È in attesa delle scarpe da trekking da qualche giorno ma il corriere non si vede a Bonaita, frazione del comune di Aggius, nell’entroterra gallurese. Marino Curnis, scarpe o non scarpe, è prontissimo alla partenza della sua “camminata” sarda: Ajò 2020, un progetto che parte dal cuore di Marino per arrivare al cuore della Sardegna.

Un viaggio a piedi. Un viaggio senza meta. Quasi un partir senza ritorno. 3000 chilometri ingabbiati da un itinerario di massima inventato d’urgenza. Un viaggio obbligato a non esondare dalle coste di un’isola. Anzi: dell’Isola. La Sardegna, ombelico del Mar Mediterraneo, terra rude e selvaggia ancora da scoprire, capire, conoscere nella sua natura. Se possibile. Un percorso nato sulla falsa riga di quattro strade romane, quelle che, quando l’isola dei Nuraghe era già vecchia di esperienze, di storia, di architettura, gli antichi romani imposero al suo territorio. I miei piedi hanno necessità nei loro cammini di calpestare la storia facendo memoria di ciò che fummo, ricordando che tutto passa e va. Panta rei. Il caso vuole che queste strade, oggi, corrispondano vagamente ad altrettanto vaghi cammini. Tre in particolare: il Sentiero Italia; il Cammino delle 100 Torri; il Cammino di Santu Jacu. Tenterò di seguirli aggiungendo ad essi la ricerca di un quarto percorso: le tracce della più antica strada romana della Sardegna. Il quinto itinerario, quello conclusivo, sarà più libero e più mio: lo improvviserò, smarrendomi”.

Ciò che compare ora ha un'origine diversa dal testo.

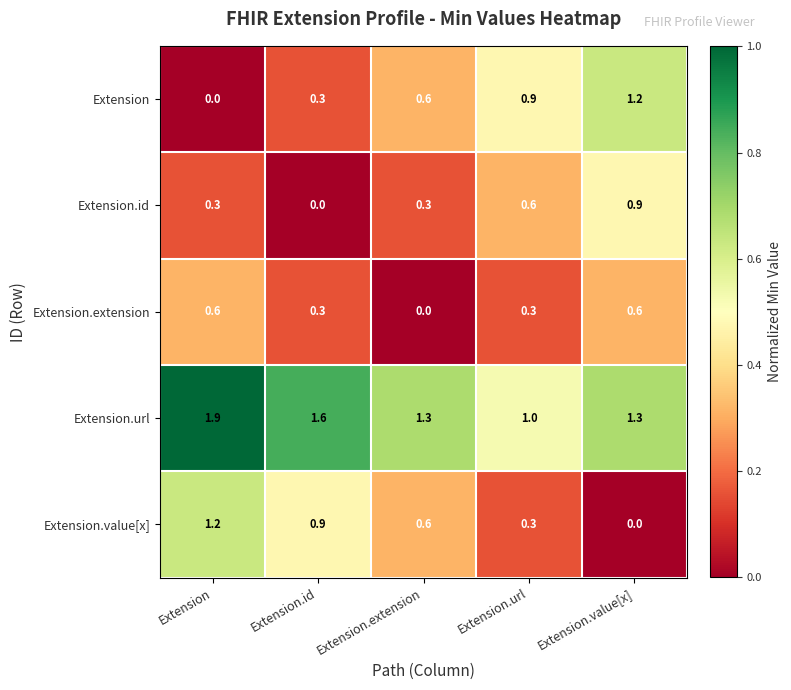

Rank the categories by Extension value from highest to lowest.

Extension.value[x], Extension.url, Extension.extension, Extension.id, Extension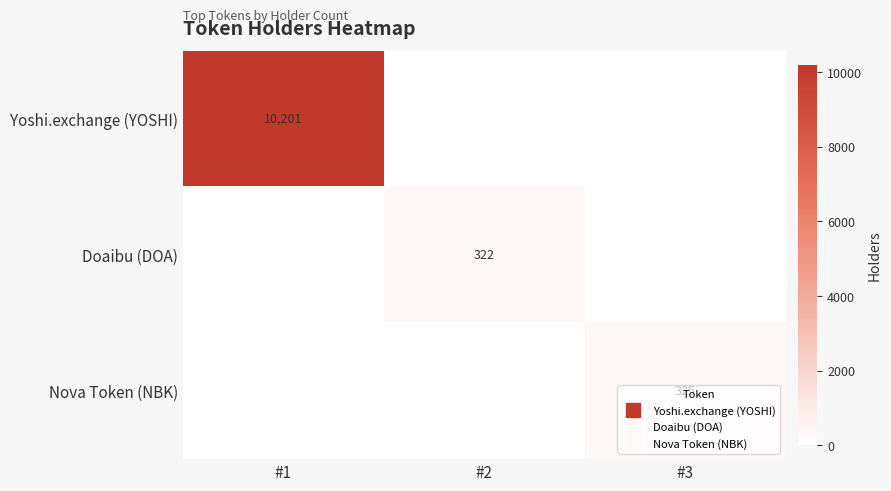

At which label does Doaibu (DOA) reach its minimum?

#1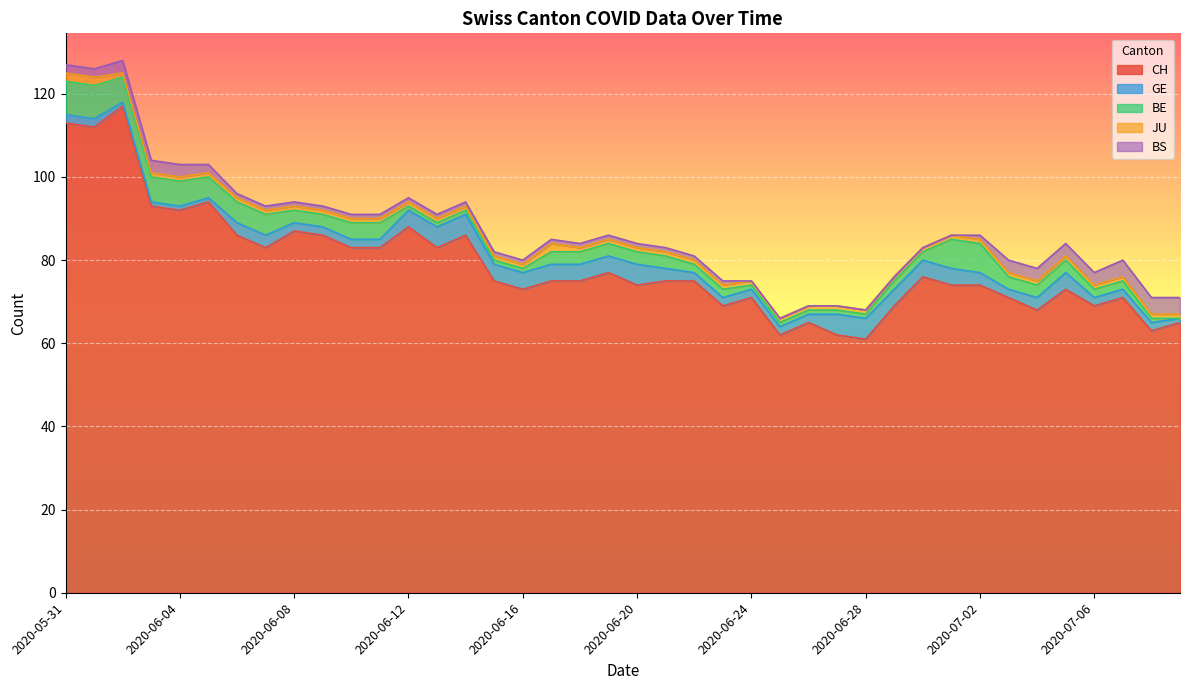

Where does the GE series first go above 3?

2020-06-12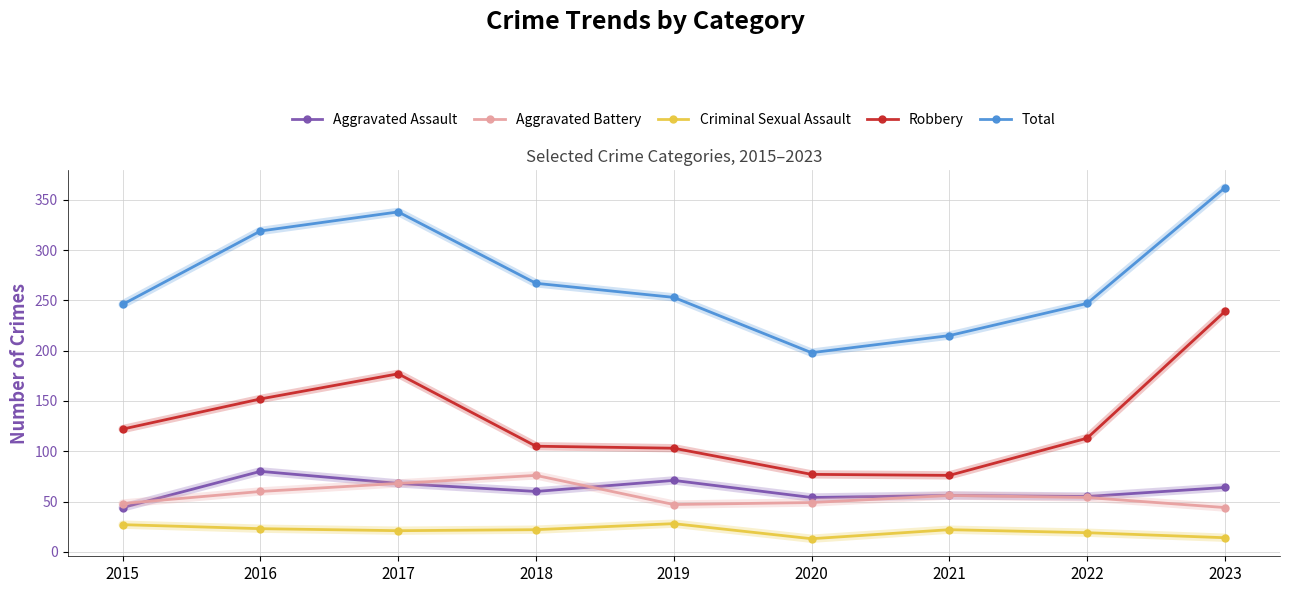

The value of Total at 2015 is 111. True or false?

False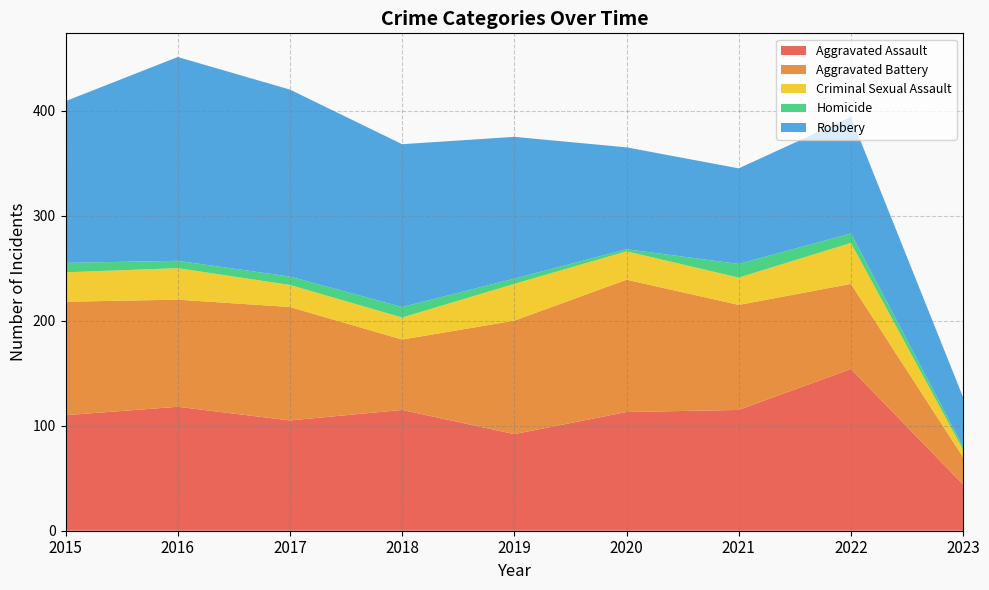

Reading right to left, list all the values displayed in this chart.

Aggravated Assault: 2023=44	2022=154	2021=115	2020=113	2019=92	2018=115	2017=105	2016=118	2015=110
Aggravated Battery: 2023=26	2022=81	2021=100	2020=126	2019=108	2018=67	2017=108	2016=102	2015=108
Criminal Sexual Assault: 2023=7	2022=39	2021=26	2020=27	2019=35	2018=21	2017=21	2016=30	2015=28
Homicide: 2023=3	2022=9	2021=13	2020=2	2019=5	2018=10	2017=8	2016=7	2015=9
Robbery: 2023=47	2022=111	2021=91	2020=97	2019=135	2018=155	2017=178	2016=194	2015=154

Cosa mi aspetto da questo viaggio? “Ma io per camminare sognando, scortato da pensieri sereni, avevo bisogno di un paesaggio boscoso con lunghi sentieri e, di tanto in tanto, una locanda con boccali di birra traboccanti su tavoli di legno.” (da Sentieri Neri, di Sylvain Tesson)

Marino Curnis è bergamasco e il suo modus vivendi è fondato sul camminare. Non per mettere bandierine sul planisfero o compiere imprese. Semplicemente per assecondare il suo bisogno di libertà, per essere se stesso. 

Per Marino il senso di questa camminata sarda va individuato in un nuovo inizio, nell’assenza di confini in profonda sintonia col nomadismo e con una libertà che forse “non esiste”. Già perché tra i suoi tanti viaggi a piedi Marino ricorda quello da Bergamo al Giappone interrotto in Iran perché privo di permesso. “Non basta il desiderio per muoversi nel mondo dove confini e permessi non ti lasciano la libertà di camminare, semplicemente camminare, trasformando la libertà in un’illusione”. 

Perché la Sardegna? “Perché è una terra aspra, naturale, che esaspera il concetto di nomadismo. E per girovagare liberamente ma vicino ai miei figli che vivono qui. Ho fatto il contadino per qualche anno ma ora sento forte il bisogno di partire e abbracciare il nomadismo. L’essere stanziale mi fa diventare cinico, mentre il camminare mi regala l’armonia col mondo e con le persone. Mi muove la curiosità di scoperta e il desiderio d’introspezione. Viaggio volentieri da solo perché sono il migliore amico di me stesso. Chiunque può aggregarsi ma conduco una vita spartana che non sempre è facilmente condivisibile”.

Il desiderio di scoperta è fortissimo e Marino Curnis ha un rapporto profondo con questa terra che gli trasmette belle suggestioni. “Vivo qui da anni ma, esclusi alcuni luoghi della Gallura, non la conosco e mi affascina la natura esuberante, poco contaminata e selvaggia dell’isola”. 

La Sardegna è fatta di terra e di mare, due dimensioni diverse. Marino è uomo di montagna, con i piedi per terra. “Il mare della Sardegna è stupendo ma per me è il luogo della mente e mi fa smarrire nei miei pensieri; la terra mi riporta alla concretezza”. 

Buon cammino, Marino. Itinerari e Luoghi ti segue con affetto e racconterà ai suoi lettori i tuoi appunti nomadi e liberi.